How Does Invoice Factoring Work
Invoice factoring is the practice of selling invoice receivables at a discount in exchange for immediate payment. It’s a very simple funding process:
- The business delivers products or services and issues invoice receivables to credit worthy customers. A copy of the invoice(s) is sent to the factoring company.
- The factoring company verifies the invoice(s) and within 24 hours transfers an advance payment of up to 90% of the invoice(s) face value. The remaining balance is held as a reserve.
- The customer remits full payment of the invoice(s) to the factoring company.
- The factoring company transfers the reserve amount (the remaining balance) to the business and the transaction is complete.
- A small fee (the discount) is deducted to manage the transactions.
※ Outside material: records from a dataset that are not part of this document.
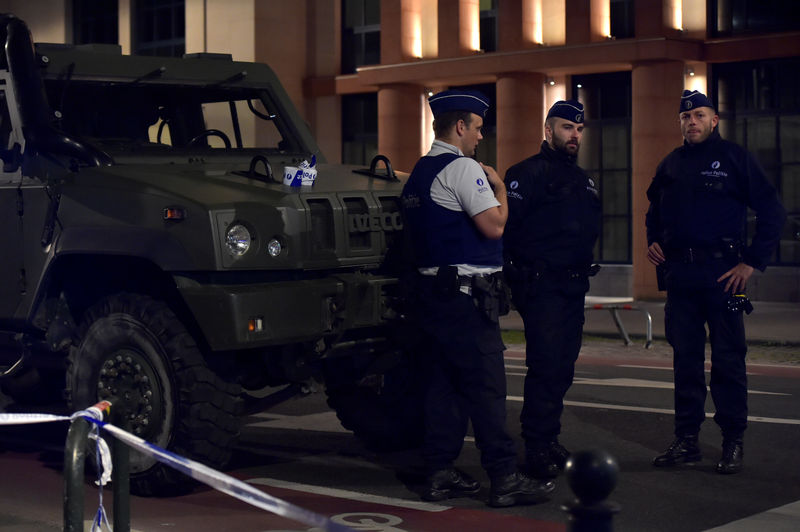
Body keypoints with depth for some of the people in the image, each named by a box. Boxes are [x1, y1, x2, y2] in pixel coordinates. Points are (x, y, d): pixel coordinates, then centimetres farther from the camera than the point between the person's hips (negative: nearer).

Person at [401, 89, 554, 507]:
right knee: (485, 385, -7)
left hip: (431, 290, 10)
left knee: (443, 381, 11)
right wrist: (499, 188, -1)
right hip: (465, 295, -10)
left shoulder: (419, 172, 17)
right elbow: (494, 225, -17)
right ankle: (504, 479, -5)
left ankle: (440, 473, 14)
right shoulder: (463, 168, -12)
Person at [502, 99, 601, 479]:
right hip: (540, 286, -8)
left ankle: (549, 439, 20)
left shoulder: (582, 179, 20)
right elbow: (504, 224, -15)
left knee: (563, 367, 11)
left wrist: (583, 267, 17)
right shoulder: (528, 173, -8)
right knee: (545, 366, -10)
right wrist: (520, 269, -14)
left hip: (574, 287, 8)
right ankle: (537, 448, -6)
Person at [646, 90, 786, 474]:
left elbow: (771, 213, -3)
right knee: (685, 358, 7)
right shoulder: (670, 165, 14)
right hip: (679, 276, 5)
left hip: (722, 274, -5)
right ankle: (686, 439, 14)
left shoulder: (734, 158, -1)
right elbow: (654, 210, 30)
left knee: (728, 359, -2)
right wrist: (653, 242, 12)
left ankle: (733, 442, 5)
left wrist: (752, 262, -8)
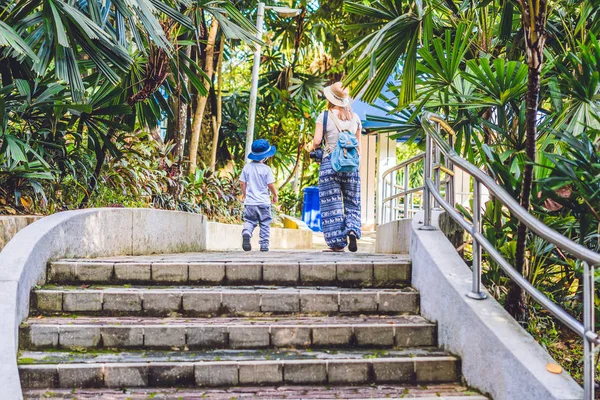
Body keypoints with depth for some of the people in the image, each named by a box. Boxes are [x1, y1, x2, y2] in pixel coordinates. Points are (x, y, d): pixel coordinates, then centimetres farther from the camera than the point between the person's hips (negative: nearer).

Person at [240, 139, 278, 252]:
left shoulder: (247, 167, 2)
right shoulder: (266, 169, -8)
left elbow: (242, 183, 6)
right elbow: (271, 185, -8)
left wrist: (244, 195, 21)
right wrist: (275, 195, 9)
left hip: (249, 201, 3)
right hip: (263, 202, -2)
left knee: (249, 221, 7)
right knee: (265, 224, 7)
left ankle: (246, 233, -23)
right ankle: (264, 244, 5)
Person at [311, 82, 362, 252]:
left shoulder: (325, 116, -3)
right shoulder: (355, 118, 8)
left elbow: (317, 140, -8)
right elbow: (358, 145, 10)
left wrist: (313, 148, 13)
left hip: (329, 162, -3)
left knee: (331, 204, 3)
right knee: (352, 202, 11)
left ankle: (337, 243, 2)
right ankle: (352, 230, -14)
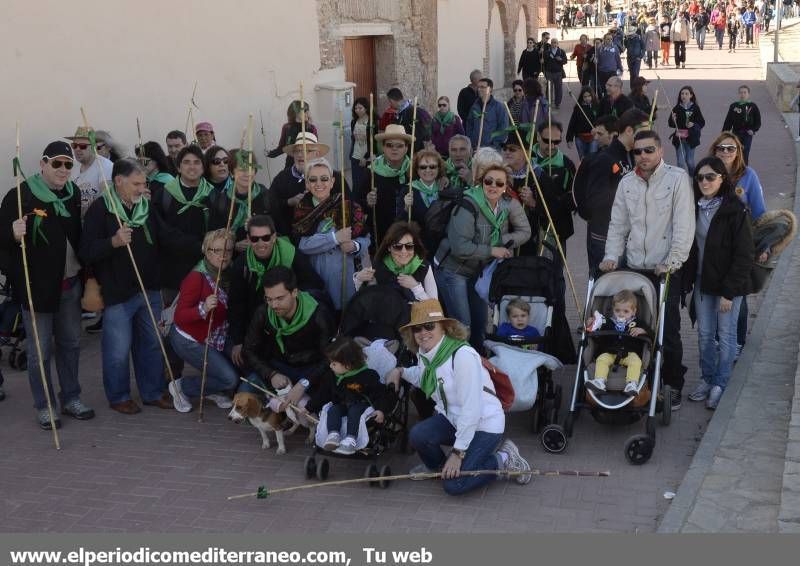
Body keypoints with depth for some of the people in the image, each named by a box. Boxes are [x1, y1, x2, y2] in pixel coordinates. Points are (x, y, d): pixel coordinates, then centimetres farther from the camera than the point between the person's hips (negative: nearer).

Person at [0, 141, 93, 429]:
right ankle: (44, 406, 18)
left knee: (70, 343, 16)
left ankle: (71, 398, 31)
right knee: (40, 349, 3)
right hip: (37, 286, -6)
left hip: (70, 284, 6)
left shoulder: (73, 194, 6)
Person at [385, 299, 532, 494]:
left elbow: (471, 409, -26)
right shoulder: (424, 352, 0)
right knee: (418, 434, -23)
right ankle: (436, 465, 12)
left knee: (453, 485, -18)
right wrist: (401, 371, 6)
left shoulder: (463, 355, -26)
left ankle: (503, 459, 6)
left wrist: (457, 452, -22)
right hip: (452, 419, 7)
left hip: (484, 424, -7)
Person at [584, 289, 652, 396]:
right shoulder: (608, 323, 18)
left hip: (630, 353, -2)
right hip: (610, 353, 2)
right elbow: (598, 340, 16)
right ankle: (599, 381, -41)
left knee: (635, 361, -32)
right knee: (602, 359, -26)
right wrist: (591, 328, 0)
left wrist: (642, 331, -14)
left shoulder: (637, 324, 13)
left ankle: (632, 384, -46)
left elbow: (651, 335, 6)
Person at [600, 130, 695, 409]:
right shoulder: (627, 183, 9)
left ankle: (673, 387, 13)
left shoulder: (677, 178, -5)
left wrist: (672, 262, -16)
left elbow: (684, 226, -10)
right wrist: (611, 256, 1)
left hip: (666, 270, -4)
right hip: (633, 269, 4)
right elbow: (618, 225, 14)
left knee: (668, 331, -2)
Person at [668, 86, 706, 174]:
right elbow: (670, 124, 3)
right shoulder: (677, 108, 0)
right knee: (681, 162, -5)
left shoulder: (695, 108, -3)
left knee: (690, 161, 7)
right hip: (679, 138, 1)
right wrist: (673, 120, -19)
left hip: (691, 138, -1)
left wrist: (694, 125, -18)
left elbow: (702, 123, 1)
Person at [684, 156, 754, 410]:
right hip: (702, 282, 5)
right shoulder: (695, 208, 3)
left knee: (725, 335, 5)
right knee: (705, 334, 12)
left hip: (728, 284, -5)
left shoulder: (735, 211, -13)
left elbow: (744, 255, -14)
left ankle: (721, 384, 15)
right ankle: (707, 379, 25)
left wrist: (729, 291, -16)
Benefits of Invoice Factoring
By far, the biggest benefit is the easy qualification requirements. As long as the business has customers with good business credit, companies of all sizes, no matter if they are new or established, are well on their way to first funding. Once funding begins, access to working capital keeps pace with the frequency of invoices being issued. This is great news for startups and growing companies – the more invoices generated, the more access to working capital is achieved. Unlike bank financing that can restrict growth, invoice factoring can be used to pay bills, build cash reserves, feed expansion, or be used in whatever fashion best suits the company’s direction and goals.
Winning Against the Odds
Despite providing the economy with an overwhelming number of benefits, small businesses lack the advantages commercial financial institutions and government agencies provide to large corporate entities. Small businesses do not receive the same tax breaks, incentives programs or receive federal bail-out money in times of financial turmoil. Yet despite over-whelming odds, small business continues to thrive and capitalize on the entrepreneurial spirit that formed this nation. Invoice factoring companies celebrate this resilient spirit and support its vitality with flexible cash flow solutions designed for small business.